### WORK TO COMPLETE
The answer is to be the data that follows, transcribed exactly, minus its pictures.

### DATA EXTRACT
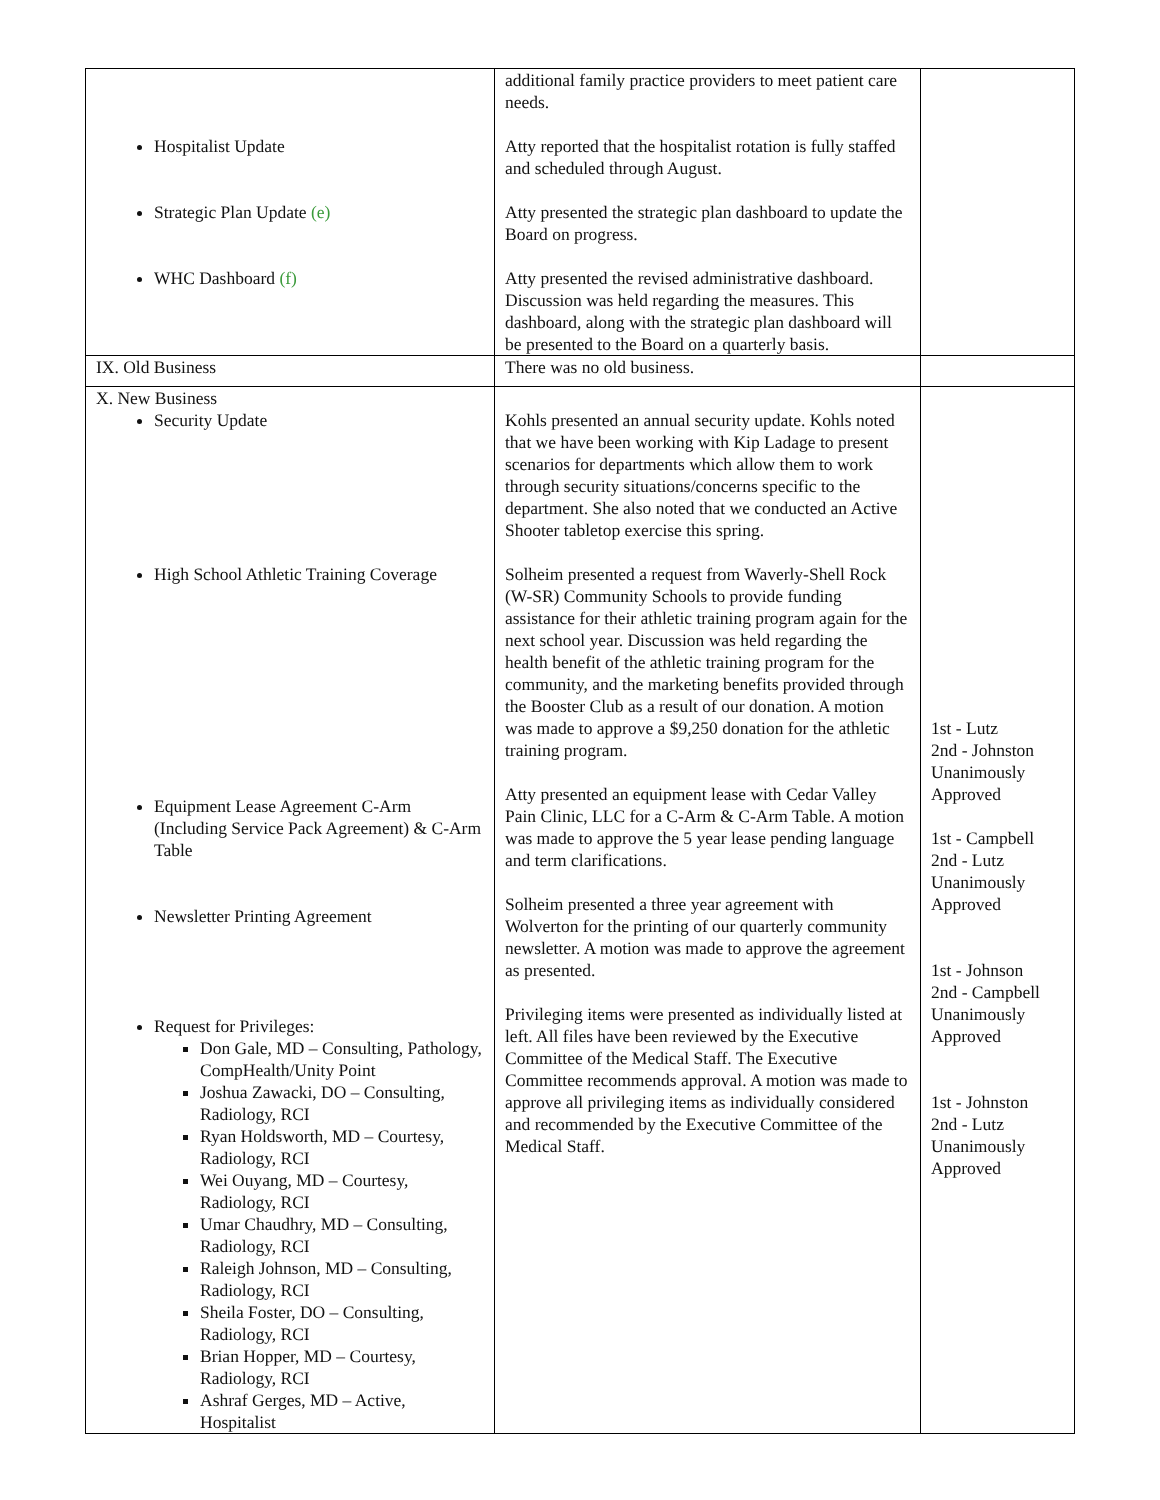| Hospitalist Update Strategic Plan Update (e) WHC Dashboard (f) | additional family practice providers to meet patient care needs. Atty reported that the hospitalist rotation is fully staffed and scheduled through August. Atty presented the strategic plan dashboard to update the Board on progress. Atty presented the revised administrative dashboard. Discussion was held regarding the measures. This dashboard, along with the strategic plan dashboard will be presented to the Board on a quarterly basis. | |
| IX. Old Business | There was no old business. | |
| X. New Business Security Update High School Athletic Training Coverage Equipment Lease Agreement C-Arm (Including Service Pack Agreement) & C-Arm Table Newsletter Printing Agreement Request for Privileges: Don Gale, MD – Consulting, Pathology, CompHealth/Unity Point Joshua Zawacki, DO – Consulting, Radiology, RCI Ryan Holdsworth, MD – Courtesy, Radiology, RCI Wei Ouyang, MD – Courtesy, Radiology, RCI Umar Chaudhry, MD – Consulting, Radiology, RCI Raleigh Johnson, MD – Consulting, Radiology, RCI Sheila Foster, DO – Consulting, Radiology, RCI Brian Hopper, MD – Courtesy, Radiology, RCI Ashraf Gerges, MD – Active, Hospitalist | Kohls presented an annual security update. Kohls noted that we have been working with Kip Ladage to present scenarios for departments which allow them to work through security situations/concerns specific to the department. She also noted that we conducted an Active Shooter tabletop exercise this spring. Solheim presented a request from Waverly-Shell Rock (W-SR) Community Schools to provide funding assistance for their athletic training program again for the next school year. Discussion was held regarding the health benefit of the athletic training program for the community, and the marketing benefits provided through the Booster Club as a result of our donation. A motion was made to approve a $9,250 donation for the athletic training program. Atty presented an equipment lease with Cedar Valley Pain Clinic, LLC for a C-Arm & C-Arm Table. A motion was made to approve the 5 year lease pending language and term clarifications. Solheim presented a three year agreement with Wolverton for the printing of our quarterly community newsletter. A motion was made to approve the agreement as presented. Privileging items were presented as individually listed at left. All files have been reviewed by the Executive Committee of the Medical Staff. The Executive Committee recommends approval. A motion was made to approve all privileging items as individually considered and recommended by the Executive Committee of the Medical Staff. | 1st - Lutz 2nd - Johnston Unanimously Approved 1st - Campbell 2nd - Lutz Unanimously Approved 1st - Johnson 2nd - Campbell Unanimously Approved 1st - Johnston 2nd - Lutz Unanimously Approved |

### REPLY
| Hospitalist Update Strategic Plan Update (e) WHC Dashboard (f) | additional family practice providers to meet patient care needs. Atty reported that the hospitalist rotation is fully staffed and scheduled through August. Atty presented the strategic plan dashboard to update the Board on progress. Atty presented the revised administrative dashboard. Discussion was held regarding the measures. This dashboard, along with the strategic plan dashboard will be presented to the Board on a quarterly basis. | |
| IX. Old Business | There was no old business. | |
| X. New Business Security Update High School Athletic Training Coverage Equipment Lease Agreement C-Arm (Including Service Pack Agreement) & C-Arm Table Newsletter Printing Agreement Request for Privileges: Don Gale, MD – Consulting, Pathology, CompHealth/Unity Point Joshua Zawacki, DO – Consulting, Radiology, RCI Ryan Holdsworth, MD – Courtesy, Radiology, RCI Wei Ouyang, MD – Courtesy, Radiology, RCI Umar Chaudhry, MD – Consulting, Radiology, RCI Raleigh Johnson, MD – Consulting, Radiology, RCI Sheila Foster, DO – Consulting, Radiology, RCI Brian Hopper, MD – Courtesy, Radiology, RCI Ashraf Gerges, MD – Active, Hospitalist | Kohls presented an annual security update. Kohls noted that we have been working with Kip Ladage to present scenarios for departments which allow them to work through security situations/concerns specific to the department. She also noted that we conducted an Active Shooter tabletop exercise this spring. Solheim presented a request from Waverly-Shell Rock (W-SR) Community Schools to provide funding assistance for their athletic training program again for the next school year. Discussion was held regarding the health benefit of the athletic training program for the community, and the marketing benefits provided through the Booster Club as a result of our donation. A motion was made to approve a $9,250 donation for the athletic training program. Atty presented an equipment lease with Cedar Valley Pain Clinic, LLC for a C-Arm & C-Arm Table. A motion was made to approve the 5 year lease pending language and term clarifications. Solheim presented a three year agreement with Wolverton for the printing of our quarterly community newsletter. A motion was made to approve the agreement as presented. Privileging items were presented as individually listed at left. All files have been reviewed by the Executive Committee of the Medical Staff. The Executive Committee recommends approval. A motion was made to approve all privileging items as individually considered and recommended by the Executive Committee of the Medical Staff. | 1st - Lutz 2nd - Johnston Unanimously Approved 1st - Campbell 2nd - Lutz Unanimously Approved 1st - Johnson 2nd - Campbell Unanimously Approved 1st - Johnston 2nd - Lutz Unanimously Approved |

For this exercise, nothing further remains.